O grupo está acampado no Terra e Liberdade, localizado entre as comunidades Palmares II e Três Voltas. No dia anterior, segunda-feira (11), os manifestantes já haviam bloqueado a estrada de acesso ao britador da mineradora Ligga Minas, alegando desgaste e poeira causados pelos caminhões.
Visando garantir a segurança da população e preservar o patrimônio público, a gestão municipal emitiu nota de repúdio informando que ajuizou ação de interdito proibitório, cumulada com reintegração de posse e desobstrução de vias públicas, contra integrantes do MST, ocupantes ilegais e pessoas identificadas no processo.
Segundo a nota, a gestão está aberta ao diálogo com qualquer organização, desde que as manifestações ocorram de forma pacífica, sem violência ou depredação do patrimônio público. Até o momento, o município não recebeu oficialmente nenhuma pauta de reivindicação do movimento.
Para assegurar a ordem pública e a continuidade dos serviços essenciais à população, a Prefeitura destaca que a ação judicial busca preservar os bens públicos e garantir o direito de ir e vir dos cidadãos.
Confira a nota na integra:
NOTA DE REPÚDIO
Para garantir a segurança da população e a preservação do patrimônio público, o município de Parauapebas ajuizou ação de interdito proibitório, cumulada com reintegração de posse e desobstrução de vias públicas, contra integrantes do Movimento Sem Terra, ocupantes ilegais e pessoas identificadas, alegando a ocupação de uma escola municipal no Assentamento Palmares II e a ameaça de bloqueio de vias e prédios públicos.

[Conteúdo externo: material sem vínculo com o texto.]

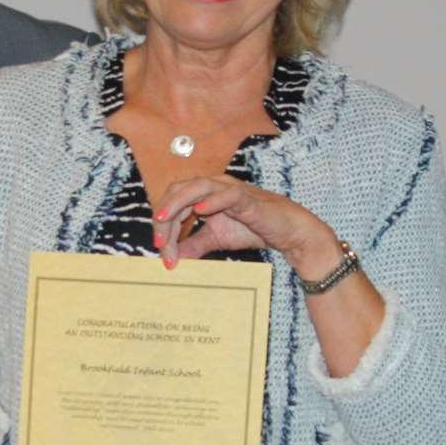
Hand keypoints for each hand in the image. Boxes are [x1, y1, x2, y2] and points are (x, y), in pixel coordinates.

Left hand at [150, 175, 332, 274]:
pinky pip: (229, 195)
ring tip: (165, 218)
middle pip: (179, 191)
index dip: (163, 224)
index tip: (160, 250)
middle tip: (158, 242)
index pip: (174, 201)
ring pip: (198, 187)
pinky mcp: (248, 199)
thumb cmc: (253, 229)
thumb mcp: (215, 239)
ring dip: (179, 203)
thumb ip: (193, 245)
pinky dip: (213, 200)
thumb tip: (171, 258)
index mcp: (204, 194)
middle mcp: (214, 186)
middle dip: (165, 216)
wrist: (286, 233)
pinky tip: (200, 209)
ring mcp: (231, 189)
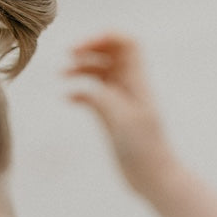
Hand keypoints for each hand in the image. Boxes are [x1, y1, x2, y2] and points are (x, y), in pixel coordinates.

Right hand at [65, 33, 177, 198]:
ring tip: (62, 75)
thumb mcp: (123, 121)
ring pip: (100, 73)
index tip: (82, 48)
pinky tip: (68, 98)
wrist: (154, 178)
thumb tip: (81, 89)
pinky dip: (80, 93)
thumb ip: (103, 99)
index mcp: (137, 81)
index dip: (104, 38)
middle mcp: (130, 87)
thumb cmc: (145, 150)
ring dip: (82, 69)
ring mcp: (121, 103)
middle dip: (90, 49)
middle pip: (110, 54)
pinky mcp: (113, 119)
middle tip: (69, 55)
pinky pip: (94, 96)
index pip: (125, 44)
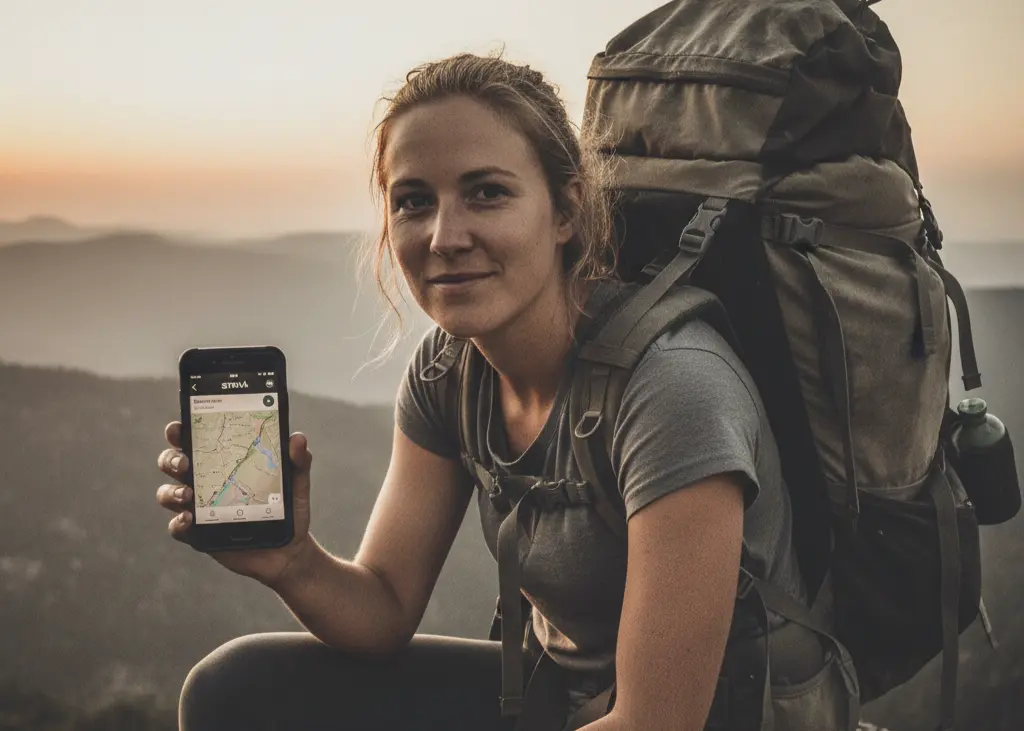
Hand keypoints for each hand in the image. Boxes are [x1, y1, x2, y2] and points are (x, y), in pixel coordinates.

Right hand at [156, 421, 317, 587]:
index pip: (194, 440)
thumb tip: (297, 438)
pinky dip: (178, 522)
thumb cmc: (288, 509)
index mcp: (222, 462)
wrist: (288, 550)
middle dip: (171, 459)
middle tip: (185, 462)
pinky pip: (177, 528)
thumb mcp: (296, 483)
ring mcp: (197, 508)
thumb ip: (298, 460)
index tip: (179, 426)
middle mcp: (204, 482)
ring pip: (168, 494)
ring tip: (188, 494)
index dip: (180, 431)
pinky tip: (190, 518)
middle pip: (172, 463)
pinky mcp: (198, 534)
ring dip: (172, 491)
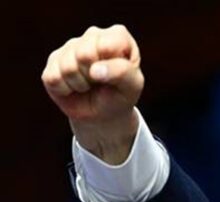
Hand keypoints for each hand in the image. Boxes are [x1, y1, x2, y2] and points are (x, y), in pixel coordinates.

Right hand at [41, 25, 142, 163]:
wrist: (102, 114)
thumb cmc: (120, 95)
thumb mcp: (132, 87)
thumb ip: (122, 73)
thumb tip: (95, 70)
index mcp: (117, 36)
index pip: (107, 45)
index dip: (111, 67)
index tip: (118, 77)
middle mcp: (93, 35)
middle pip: (84, 55)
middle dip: (93, 77)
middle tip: (101, 82)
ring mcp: (70, 46)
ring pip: (67, 67)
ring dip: (80, 85)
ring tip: (89, 85)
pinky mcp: (53, 61)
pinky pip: (53, 78)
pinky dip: (66, 90)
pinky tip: (74, 87)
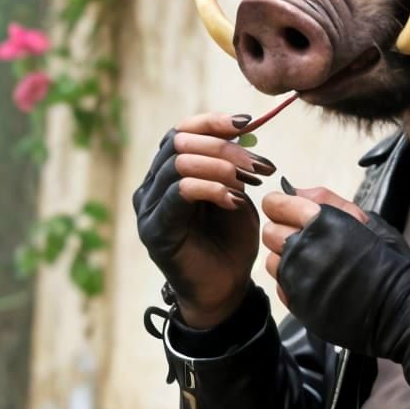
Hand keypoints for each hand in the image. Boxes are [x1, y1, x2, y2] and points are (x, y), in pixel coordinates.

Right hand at [133, 112, 275, 327]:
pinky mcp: (155, 228)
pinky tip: (236, 200)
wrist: (225, 287)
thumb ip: (232, 163)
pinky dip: (213, 189)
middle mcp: (153, 185)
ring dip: (222, 166)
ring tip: (250, 181)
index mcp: (170, 172)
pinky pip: (180, 192)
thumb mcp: (236, 191)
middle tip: (260, 165)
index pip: (182, 131)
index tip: (248, 123)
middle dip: (226, 148)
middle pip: (181, 142)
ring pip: (180, 164)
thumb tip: (242, 128)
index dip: (213, 122)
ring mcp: (149, 207)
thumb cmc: (231, 239)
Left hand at [261, 189, 409, 384]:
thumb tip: (296, 190)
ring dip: (287, 258)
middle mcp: (302, 248)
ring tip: (313, 263)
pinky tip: (316, 282)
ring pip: (271, 259)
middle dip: (283, 231)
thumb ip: (330, 202)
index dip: (281, 206)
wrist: (398, 309)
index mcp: (321, 221)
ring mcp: (297, 278)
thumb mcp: (368, 221)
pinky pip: (280, 285)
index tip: (291, 211)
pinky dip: (293, 281)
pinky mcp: (296, 303)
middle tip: (308, 239)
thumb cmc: (389, 260)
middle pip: (268, 232)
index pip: (274, 204)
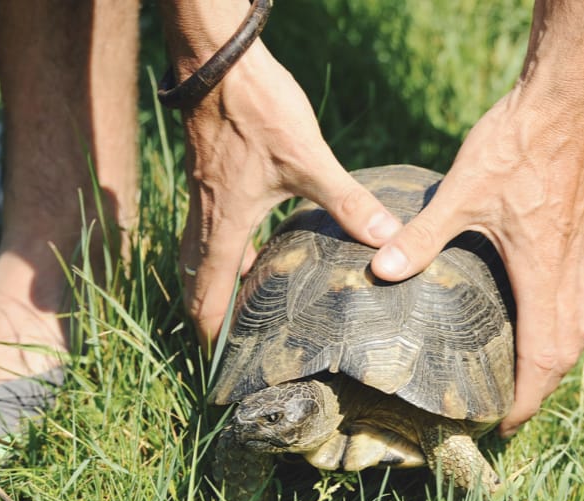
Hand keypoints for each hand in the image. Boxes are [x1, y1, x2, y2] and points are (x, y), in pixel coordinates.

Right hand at [177, 45, 401, 347]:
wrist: (220, 61)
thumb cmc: (258, 111)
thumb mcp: (309, 160)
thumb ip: (348, 202)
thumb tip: (388, 239)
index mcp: (225, 224)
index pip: (208, 291)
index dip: (210, 328)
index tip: (217, 357)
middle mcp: (207, 214)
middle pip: (196, 275)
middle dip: (208, 308)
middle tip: (227, 335)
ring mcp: (204, 191)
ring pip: (200, 248)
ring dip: (215, 275)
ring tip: (244, 294)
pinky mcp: (208, 171)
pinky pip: (207, 222)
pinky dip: (222, 243)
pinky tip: (252, 235)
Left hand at [370, 87, 583, 434]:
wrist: (566, 102)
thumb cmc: (518, 145)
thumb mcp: (462, 191)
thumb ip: (423, 234)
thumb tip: (382, 269)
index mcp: (543, 273)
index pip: (542, 358)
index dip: (526, 400)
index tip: (505, 426)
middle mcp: (568, 273)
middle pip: (565, 353)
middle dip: (539, 390)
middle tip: (509, 411)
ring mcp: (578, 255)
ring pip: (575, 328)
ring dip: (553, 361)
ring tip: (523, 376)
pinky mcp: (578, 238)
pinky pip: (576, 300)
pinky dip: (561, 327)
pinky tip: (537, 318)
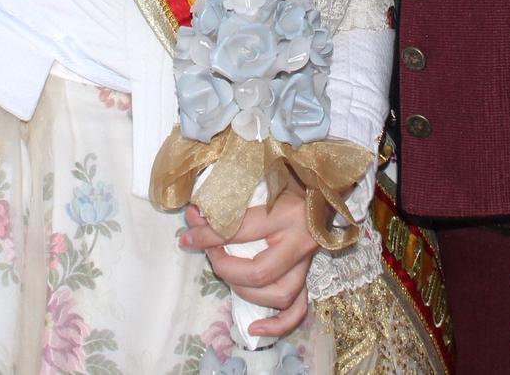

A gestão municipal informa que integrantes do Movimento dos Trabalhadores Rurais Sem Terra (MST) ocuparam recentemente a Prefeitura de Parauapebas, após derrubarem o portão principal.
Reiteramos que estamos abertos ao diálogo com toda e qualquer organização, desde que de forma pacífica, sem violência e sem depredação do patrimônio público.
Até o momento, não recebemos oficialmente nenhuma pauta de reivindicação do Movimento.